(MATERIAL SUPPLIED begins)

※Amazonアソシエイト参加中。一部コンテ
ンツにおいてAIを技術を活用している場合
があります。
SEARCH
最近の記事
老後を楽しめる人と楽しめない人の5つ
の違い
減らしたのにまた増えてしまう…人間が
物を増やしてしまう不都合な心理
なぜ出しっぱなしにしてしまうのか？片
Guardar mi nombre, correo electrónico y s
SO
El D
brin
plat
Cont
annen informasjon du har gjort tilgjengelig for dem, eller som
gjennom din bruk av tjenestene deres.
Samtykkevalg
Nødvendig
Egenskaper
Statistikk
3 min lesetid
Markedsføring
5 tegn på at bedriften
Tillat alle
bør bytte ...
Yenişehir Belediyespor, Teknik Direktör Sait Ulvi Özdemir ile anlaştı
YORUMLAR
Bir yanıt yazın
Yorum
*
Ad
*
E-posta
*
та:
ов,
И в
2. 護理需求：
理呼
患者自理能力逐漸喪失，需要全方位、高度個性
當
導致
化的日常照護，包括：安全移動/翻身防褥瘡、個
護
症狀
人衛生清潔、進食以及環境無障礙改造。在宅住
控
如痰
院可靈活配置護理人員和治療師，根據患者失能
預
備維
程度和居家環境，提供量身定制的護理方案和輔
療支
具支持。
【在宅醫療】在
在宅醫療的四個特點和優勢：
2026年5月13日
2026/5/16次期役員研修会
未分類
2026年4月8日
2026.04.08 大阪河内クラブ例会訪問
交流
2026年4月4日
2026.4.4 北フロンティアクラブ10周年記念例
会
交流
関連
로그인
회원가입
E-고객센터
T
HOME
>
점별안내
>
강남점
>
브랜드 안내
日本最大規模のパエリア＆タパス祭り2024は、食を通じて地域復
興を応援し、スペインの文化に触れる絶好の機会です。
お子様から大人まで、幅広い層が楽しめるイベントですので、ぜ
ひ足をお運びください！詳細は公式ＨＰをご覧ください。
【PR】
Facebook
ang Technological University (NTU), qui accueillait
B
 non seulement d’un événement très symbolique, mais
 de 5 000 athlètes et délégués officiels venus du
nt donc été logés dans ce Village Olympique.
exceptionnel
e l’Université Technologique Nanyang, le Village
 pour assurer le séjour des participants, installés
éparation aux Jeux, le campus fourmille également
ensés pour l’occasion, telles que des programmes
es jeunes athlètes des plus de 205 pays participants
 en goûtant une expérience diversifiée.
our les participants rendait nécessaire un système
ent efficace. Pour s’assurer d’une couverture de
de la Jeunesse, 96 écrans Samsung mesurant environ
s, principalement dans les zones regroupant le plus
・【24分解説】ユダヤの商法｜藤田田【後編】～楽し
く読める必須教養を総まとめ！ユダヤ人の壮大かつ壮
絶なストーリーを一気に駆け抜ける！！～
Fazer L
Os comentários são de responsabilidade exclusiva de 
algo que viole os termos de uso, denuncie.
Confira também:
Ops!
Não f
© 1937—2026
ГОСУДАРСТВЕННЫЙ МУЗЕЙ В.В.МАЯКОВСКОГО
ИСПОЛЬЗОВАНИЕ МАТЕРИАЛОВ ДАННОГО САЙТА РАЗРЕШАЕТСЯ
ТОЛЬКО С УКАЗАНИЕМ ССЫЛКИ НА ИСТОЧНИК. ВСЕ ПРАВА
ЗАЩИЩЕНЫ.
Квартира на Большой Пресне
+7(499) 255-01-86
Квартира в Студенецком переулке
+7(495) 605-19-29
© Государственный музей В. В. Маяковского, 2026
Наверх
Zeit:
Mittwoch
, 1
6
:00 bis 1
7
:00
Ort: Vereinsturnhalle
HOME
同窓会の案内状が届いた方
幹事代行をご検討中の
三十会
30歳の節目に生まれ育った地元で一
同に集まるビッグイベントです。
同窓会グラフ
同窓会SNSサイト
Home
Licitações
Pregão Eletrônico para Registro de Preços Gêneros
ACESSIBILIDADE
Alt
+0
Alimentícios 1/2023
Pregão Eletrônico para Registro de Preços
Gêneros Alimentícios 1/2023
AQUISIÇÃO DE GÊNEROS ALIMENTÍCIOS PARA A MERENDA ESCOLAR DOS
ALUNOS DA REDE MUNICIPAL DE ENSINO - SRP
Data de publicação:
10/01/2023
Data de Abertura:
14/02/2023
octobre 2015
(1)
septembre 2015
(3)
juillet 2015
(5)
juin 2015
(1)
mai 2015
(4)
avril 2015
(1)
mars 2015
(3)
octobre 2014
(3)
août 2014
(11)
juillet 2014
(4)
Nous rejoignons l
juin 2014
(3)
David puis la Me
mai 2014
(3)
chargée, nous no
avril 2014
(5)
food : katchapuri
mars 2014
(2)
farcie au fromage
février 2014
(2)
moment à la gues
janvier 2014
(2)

(MATERIAL SUPPLIED ends)

# WHAT THE TASK REQUIRES:
Please give the entries again from the start through the line containing "de 5 000 athlètes", including that line. Swap "Tillat alle" for "Godta alle" and leave everything else unchanged.

# RESULT OF THE EXERCISE:
※Amazonアソシエイト参加中。一部コンテ
ンツにおいてAIを技術を活用している場合
があります。
SEARCH
最近の記事
老後を楽しめる人と楽しめない人の5つ
の違い
減らしたのにまた増えてしまう…人間が
物を増やしてしまう不都合な心理
なぜ出しっぱなしにしてしまうのか？片
Guardar mi nombre, correo electrónico y s
SO
El D
brin
plat
Cont
annen informasjon du har gjort tilgjengelig for dem, eller som
gjennom din bruk av tjenestene deres.
Samtykkevalg
Nødvendig
Egenskaper
Statistikk
3 min lesetid
Markedsføring
5 tegn på at bedriften
Godta alle
bør bytte ...
Yenişehir Belediyespor, Teknik Direktör Sait Ulvi Özdemir ile anlaştı
YORUMLAR
Bir yanıt yazın
Yorum
*
Ad
*
E-posta
*
та:
ов,
И в
2. 護理需求：
理呼
患者自理能力逐漸喪失，需要全方位、高度個性
當
導致
化的日常照護，包括：安全移動/翻身防褥瘡、個
護
症狀
人衛生清潔、進食以及環境無障礙改造。在宅住
控
如痰
院可靈活配置護理人員和治療師，根據患者失能
預
備維
程度和居家環境，提供量身定制的護理方案和輔
療支
具支持。
【在宅醫療】在
在宅醫療的四個特點和優勢：
2026年5月13日
2026/5/16次期役員研修会
未分類
2026年4月8日
2026.04.08 大阪河内クラブ例会訪問
交流
2026年4月4日
2026.4.4 北フロンティアクラブ10周年記念例
会
交流
関連
로그인
회원가입
E-고객센터
T
HOME
>
점별안내
>
강남점
>
브랜드 안내
日本最大規模のパエリア＆タパス祭り2024は、食を通じて地域復
興を応援し、スペインの文化に触れる絶好の機会です。
お子様から大人まで、幅広い層が楽しめるイベントですので、ぜ
ひ足をお運びください！詳細は公式ＨＰをご覧ください。
【PR】
Facebook
ang Technological University (NTU), qui accueillait
B
 non seulement d’un événement très symbolique, mais
 de 5 000 athlètes et délégués officiels venus du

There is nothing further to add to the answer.